• [Extracted data]

((

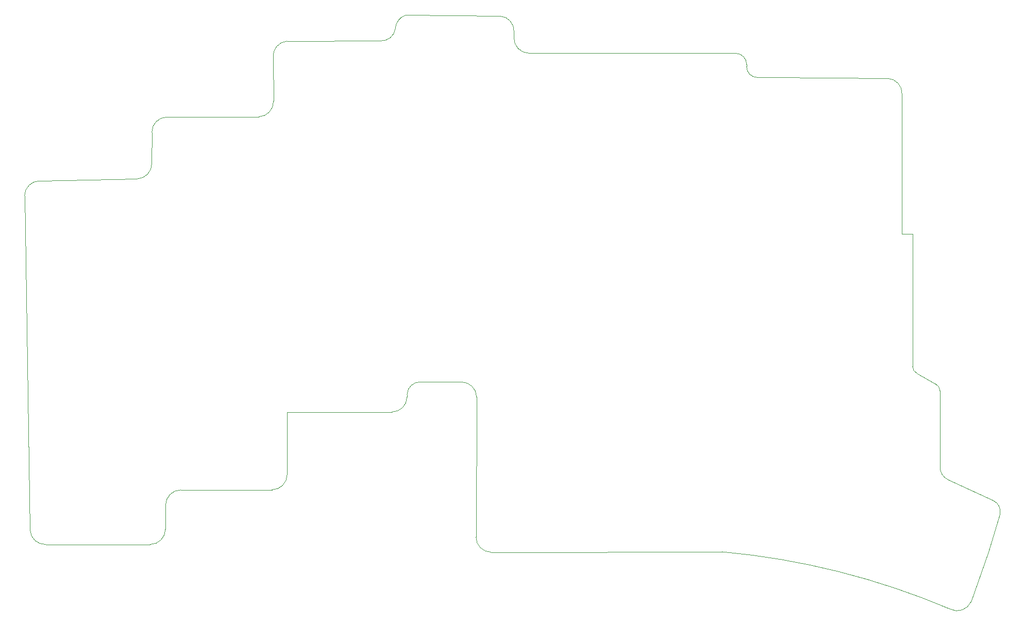
<source format=gbr>
%TF.GenerationSoftware,KiCad,Pcbnew,8.0.3*%
%TF.CreationDate,2024-07-10T08:52:57-07:00*%
%TF.ProjectId,Custom_KB_V1,43757374-6f6d-45f4-9b42-5f56312e6b69,rev?*%
%TF.SameCoordinates,Original*%
%TF.FileFunction,Profile,NP*%
%FSLAX46Y46*%
G04 Gerber Fmt 4.6, Leading zero omitted, Abs format (unit mm)*
G04 Created by KiCad (PCBNEW 8.0.3) date 2024-07-10 08:52:57*
%MOMM*%
%LPD*%
G01*
G04 APERTURE LIST*
%TA.AperFunction,Profile*%
%ADD10C,0.050000*%
%TD*%
G04 APERTURE END LIST*
D10*
X210739379Y-123524337D02*
G75*
G02*
X211803524Y-125792577I-759257J-1739947D01*
G01*
X203305567Y-120080630D02*
G75*
G02*
X202000000Y-118000000I927127J2031687D01*
G01*
X198244492Y-102641037D02*
G75*
G02*
X197483946Y-101483649I487766J1149102D01*
G01*
X201255508Y-104358962D02*
G75*
G02*
X201980263Y-105482381I-508310J-1123419D01*
G01*
X209985472Y-131969851D02*
X211803524Y-125792577D01*
X203305567Y-120080630D02*
X210739379Y-123524337D01*
X201980263Y-105482381D02*
X202000000Y-118000000D01*
X112500000Y-46000000D02*
G75*
G02*
X110099163Y-47993535I-2303441J331615D01*
G01*
X170218278Y-51880573D02*
X170207107Y-52207107D01*
X168430197Y-50027323D02*
G75*
G02*
X170218277Y-51880573I-31638J-1819751D01*
G01*
X172000000Y-54000000D02*
G75*
G02*
X170207107Y-52207107I0J1792893D01*
G01*
X174156696Y-53997084D02*
X172000000Y-54000000D01*
X207093726Y-140135423D02*
G75*
G02*
X203609317Y-141334922I-2295366J1007123D01*
G01*
X197500000Y-79750000D02*
X197483946Y-101483649D01*
X55053324Y-130726537D02*
G75*
G02*
X52501430Y-128353555I-91224J2460537D01*
G01*
X166208814Y-131943545D02*
G75*
G02*
X203609317Y-141334922I-11208814J-123806455D01*
G01*
X134440956Y-50018975D02*
X152000000Y-50000000D01*
X92430407Y-50715699D02*
G75*
G02*
X94680161Y-48034510I2465493J215699D01*
G01*
X195750000Y-79750000D02*
X197500000Y-79750000D01*
X51586746Y-73421923D02*
G75*
G02*
X54090071Y-70995242I2461954J-35177D01*
G01*
X129658038Y-43899004D02*
G75*
G02*
X131999998Y-46500000I-129538J-2471496D01*
G01*
X114431661Y-106471643D02*
G75*
G02*
X111931661Y-108971561I-2499961J43D01*
G01*
X123305666Y-104034174D02*
X116675794Y-104025124D01*
X166208252Y-131949758D02*
X128250000Y-132000000D01*
X125750000Y-129500000D02*
X125854796Y-106504224D01*
X72487687Y-68089327D02*
X72500000Y-63000000D01*
X193408038Y-54149004D02*
G75*
G02*
X195749998Y-56750000I-129538J-2471496D01*
G01*
X74767767Y-124267767D02*
G75*
G02*
X77267767Y-121767767I2500033J-33D01*
G01*
X209985472Y-131969851D02*
X207093726Y-140135423D01*
X74767767Y-124267767D02*
X74735221Y-128232018D01*
X114424792Y-106088439D02*
G75*
G02*
X116675793Y-104025142I2150008J-86061D01*
G01*
X72500000Y-63000000D02*
G75*
G02*
X75000000Y-60500000I2500000J0D01*
G01*
X92232233Y-121750000D02*
X77267767Y-121767767D01*
X94680164Y-48034544D02*
X110099163Y-47993535D01*
X94750000Y-109000000D02*
X94732233Y-119250000D01*
X134440956Y-50018975D02*
G75*
G02*
X131990825Y-47470159I49344J2499475D01*
G01*
X195750000Y-56750000D02*
X195750000Y-79750000D01*
X94732233Y-119250000D02*
G75*
G02*
X92232233Y-121750033I-2500033J0D01*
G01*
X112500000Y-46000000D02*
G75*
G02*
X114284431Y-43713331I2520489J-127309D01*
G01*
X114424792Y-106088439D02*
X114431661Y-106471643D01*
X114284431Y-43713331D02*
X129658038Y-43899004D01*
X198244492Y-102641037D02*
X201255508Y-104358962D01*
X174156696Y-53997084D02*
X193408038Y-54149004D01*
X75000000Y-60500000D02*
X90062374Y-60466656D01*
X72487687Y-68089327D02*
G75*
G02*
X70070596Y-70669586I-2498687J-81573D01*
G01*
X74735221Y-128232018D02*
G75*
G02*
X72229545Y-130729246I-2500001J2768D01*
G01*
X72229545Y-130729241D02*
X55053324Y-130726537D01*
X152000000Y-50000000D02*
X168430197Y-50027323D01*
X92479465Y-57886411D02*
G75*
G02*
X90062374Y-60466665I-2498665J-81589D01*
G01*
X123305666Y-104034174D02*
G75*
G02*
X125854839Y-106504223I49334J-2499526D01*
G01*
X54090072Y-70995200D02*
X70070596Y-70669572D01*
X128250000Y-132000000D02*
G75*
G02*
X125750000Y-129500000I0J2500000D01*
G01*
X111931661Y-108971643D02*
X94750000Y-109000000D01*
X52501399Y-128353556D02*
X51586746Y-73421923D01*
X92479465Y-57886411D02*
X92430407Y-50715699D01*
X132000000Y-46500000D02*
X131990742Y-47470157D01*
M02*

</source>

))

• [About this exercise]
Repeat the material above word for word and skip every image in it.

• [Solution to this exercise]
<source format=gbr>
%TF.GenerationSoftware,KiCad,Pcbnew,8.0.3*%
%TF.CreationDate,2024-07-10T08:52:57-07:00*%
%TF.ProjectId,Custom_KB_V1,43757374-6f6d-45f4-9b42-5f56312e6b69,rev?*%
%TF.SameCoordinates,Original*%
%TF.FileFunction,Profile,NP*%
%FSLAX46Y46*%
G04 Gerber Fmt 4.6, Leading zero omitted, Abs format (unit mm)*
G04 Created by KiCad (PCBNEW 8.0.3) date 2024-07-10 08:52:57*
%MOMM*%
%LPD*%
G01*
G04 APERTURE LIST*
%TA.AperFunction,Profile*%
%ADD10C,0.050000*%
%TD*%
G04 APERTURE END LIST*
D10*
X210739379Y-123524337D02*
G75*
G02*
X211803524Y-125792577I-759257J-1739947D01*
G01*
X203305567Y-120080630D02*
G75*
G02*
X202000000Y-118000000I927127J2031687D01*
G01*
X198244492Y-102641037D02*
G75*
G02*
X197483946Y-101483649I487766J1149102D01*
G01*
X201255508Y-104358962D02*
G75*
G02*
X201980263Y-105482381I-508310J-1123419D01*
G01*
X209985472Y-131969851D02*
X211803524Y-125792577D01*
X203305567Y-120080630D02*
X210739379Y-123524337D01*
X201980263Y-105482381D02*
X202000000Y-118000000D01*
X112500000Y-46000000D02*
G75*
G02*
X110099163Y-47993535I-2303441J331615D01*
G01*
X170218278Y-51880573D02*
X170207107Y-52207107D01*
X168430197Y-50027323D02*
G75*
G02*
X170218277Y-51880573I-31638J-1819751D01*
G01*
X172000000Y-54000000D02*
G75*
G02*
X170207107Y-52207107I0J1792893D01*
G01*
X174156696Y-53997084D02*
X172000000Y-54000000D01*
X207093726Y-140135423D02*
G75*
G02*
X203609317Y-141334922I-2295366J1007123D01*
G01*
X197500000Y-79750000D02*
X197483946Y-101483649D01*
X55053324Y-130726537D02*
G75*
G02*
X52501430Y-128353555I-91224J2460537D01*
G01*
X166208814Y-131943545D02*
G75*
G02*
X203609317Y-141334922I-11208814J-123806455D01*
G01*
X134440956Y-50018975D02*
X152000000Y-50000000D01*
X92430407Y-50715699D02*
G75*
G02*
X94680161Y-48034510I2465493J215699D01*
G01*
X195750000Y-79750000D02*
X197500000Y-79750000D01*
X51586746Y-73421923D02*
G75*
G02*
X54090071Y-70995242I2461954J-35177D01*
G01*
X129658038Y-43899004D02*
G75*
G02*
X131999998Y-46500000I-129538J-2471496D01*
G01*
X114431661Y-106471643D02*
G75*
G02*
X111931661Y-108971561I-2499961J43D01*
G01*
X123305666Y-104034174D02*
X116675794Y-104025124D01*
X166208252Y-131949758D02*
X128250000Y-132000000D01*
X125750000Y-129500000D02*
X125854796Y-106504224D01*
X72487687Y-68089327D02*
X72500000Y-63000000D01*
X193408038Y-54149004D02*
G75*
G02*
X195749998Y-56750000I-129538J-2471496D01*
G01*
X74767767Y-124267767D02*
G75*
G02*
X77267767Y-121767767I2500033J-33D01*
G01*
X209985472Y-131969851D02*
X207093726Y-140135423D01*
X74767767Y-124267767D02*
X74735221Y-128232018D01*
X114424792Y-106088439D02*
G75*
G02*
X116675793Y-104025142I2150008J-86061D01*
G01*
X72500000Y-63000000D02*
G75*
G02*
X75000000Y-60500000I2500000J0D01*
G01*
X92232233Y-121750000D02*
X77267767Y-121767767D01*
X94680164Y-48034544D02*
X110099163Y-47993535D01*
X94750000Y-109000000D02*
X94732233Y-119250000D01*
X134440956Y-50018975D02*
G75*
G02*
X131990825Y-47470159I49344J2499475D01*
G01*
X195750000Y-56750000D02*
X195750000Y-79750000D01*
X94732233Y-119250000D02*
G75*
G02*
X92232233Y-121750033I-2500033J0D01*
G01*
X112500000Y-46000000D02*
G75*
G02*
X114284431Y-43713331I2520489J-127309D01*
G01*
X114424792Y-106088439D02*
X114431661Y-106471643D01*
X114284431Y-43713331D02*
X129658038Y-43899004D01*
X198244492Y-102641037D02*
X201255508Y-104358962D01*
X174156696Y-53997084D02*
X193408038Y-54149004D01*
X75000000Y-60500000D02*
X90062374Y-60466656D01*
X72487687Y-68089327D02*
G75*
G02*
X70070596Y-70669586I-2498687J-81573D01*
G01*
X74735221Y-128232018D02*
G75*
G02*
X72229545Y-130729246I-2500001J2768D01*
G01*
X72229545Y-130729241D02*
X55053324Y-130726537D01*
X152000000Y-50000000D02*
X168430197Y-50027323D01*
X92479465Y-57886411D02*
G75*
G02*
X90062374Y-60466665I-2498665J-81589D01*
G01*
X123305666Y-104034174D02*
G75*
G02*
X125854839Y-106504223I49334J-2499526D01*
G01*
X54090072Y-70995200D02*
X70070596Y-70669572D01*
X128250000Y-132000000D02*
G75*
G02*
X125750000Y-129500000I0J2500000D01*
G01*
X111931661Y-108971643D02*
X94750000Y-109000000D01*
X52501399Y-128353556D02*
X51586746Y-73421923D01*
X92479465Y-57886411D02*
X92430407Y-50715699D01*
X132000000Y-46500000D02*
X131990742Y-47470157D01*
M02*

</source>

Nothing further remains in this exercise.